This is my take on the paper Tree of Thoughts: Deliberate Problem Solving with Large Language Models by researchers from DeepMind and Princeton University (Yao et al., 2023). It’s based on my understanding, and corrections and discussions would be welcome!
In my analysis, the ‘Tree of Thoughts’ framework effectively identifies the problem with simple left-to-right decoding in LMs in tasks like lexical reasoning, and combines the generation and evaluation capabilities of LMs with search over a ‘thought tree’. In a way, the CoT framework can be seen as ‘augmenting’ the input with the intermediate steps, and ToT further ‘navigates’ the best of these augmentations. The paper is comprehensive in the sense that it properly sets-up the IO prompting and CoT baselines for the proposed tasks and studies ablations, which gives an idea of performance of the individual components like pruning, evaluator etc.
- The current approach however, has a lot of human-dependence in my opinion, for example, in deciding the task-specific BFS-vs-DFS, or sample-vs-prompt. Example, in the crossword task, we specifically translate the intermediate thoughts into letter constraints for the next input, and this may be an under-utilization of the capabilities of LM. Handling the process more autonomously, i.e, the LM deciding whether to use the ToT approach, and then strategies for search, state evaluation, though generation etc. could make it more generalizable and efficient, like Alpha-Go with pure RL and no human-intervention. Retrieval augmented generation, where possible, could be used to save some training in the process.

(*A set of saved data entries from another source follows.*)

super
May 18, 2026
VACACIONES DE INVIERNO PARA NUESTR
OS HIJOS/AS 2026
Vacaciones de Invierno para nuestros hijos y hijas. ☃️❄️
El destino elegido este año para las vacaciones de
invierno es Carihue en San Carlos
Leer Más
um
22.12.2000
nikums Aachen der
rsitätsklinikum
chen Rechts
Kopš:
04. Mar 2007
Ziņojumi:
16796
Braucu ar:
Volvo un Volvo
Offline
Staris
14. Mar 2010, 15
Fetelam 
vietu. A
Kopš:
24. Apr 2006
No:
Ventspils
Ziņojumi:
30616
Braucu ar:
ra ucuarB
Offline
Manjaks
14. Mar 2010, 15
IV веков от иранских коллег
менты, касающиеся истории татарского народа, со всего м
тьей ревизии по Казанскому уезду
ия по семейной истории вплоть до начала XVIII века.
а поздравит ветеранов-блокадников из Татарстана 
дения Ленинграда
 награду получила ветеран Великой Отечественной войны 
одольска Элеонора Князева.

- Two branches never meet in a tree, however in human thought process for tasks like writing a book in some genre, the author may be considering multiple possible story-lines, and then use elements from the other lines into their final approach. A ‘merging’ of nodes or graph-like approach (like the inter-connection of neurons in original neural networks) might thus benefit creative tasks.

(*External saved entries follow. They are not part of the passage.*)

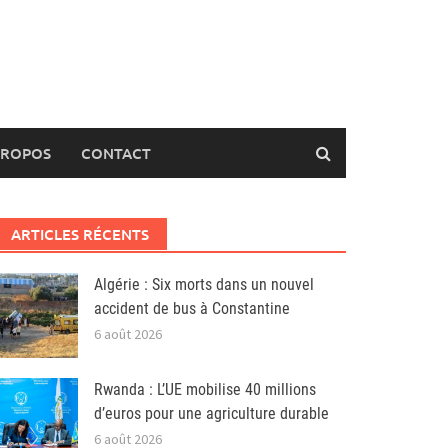
PROPOS
CONTACT
ARTICLES RÉCENTS
Algérie : Six morts dans un nouvel
accident de bus à Constantine
6 août 2026
Rwanda : L’UE mobilise 40 millions
d’euros pour une agriculture durable
6 août 2026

- Though I believe that the paper works towards a general problem solver and not for specific tasks, increasing number of ToT steps for creative writing tasks – deciding the plan, then working the intricate details within parts of the plan, may improve coherence. This will also probably better suit practical use-cases beyond the task of writing paragraphs with given end-sentences. Another extended research direction would be to extend the framework to handle multimodal tasks.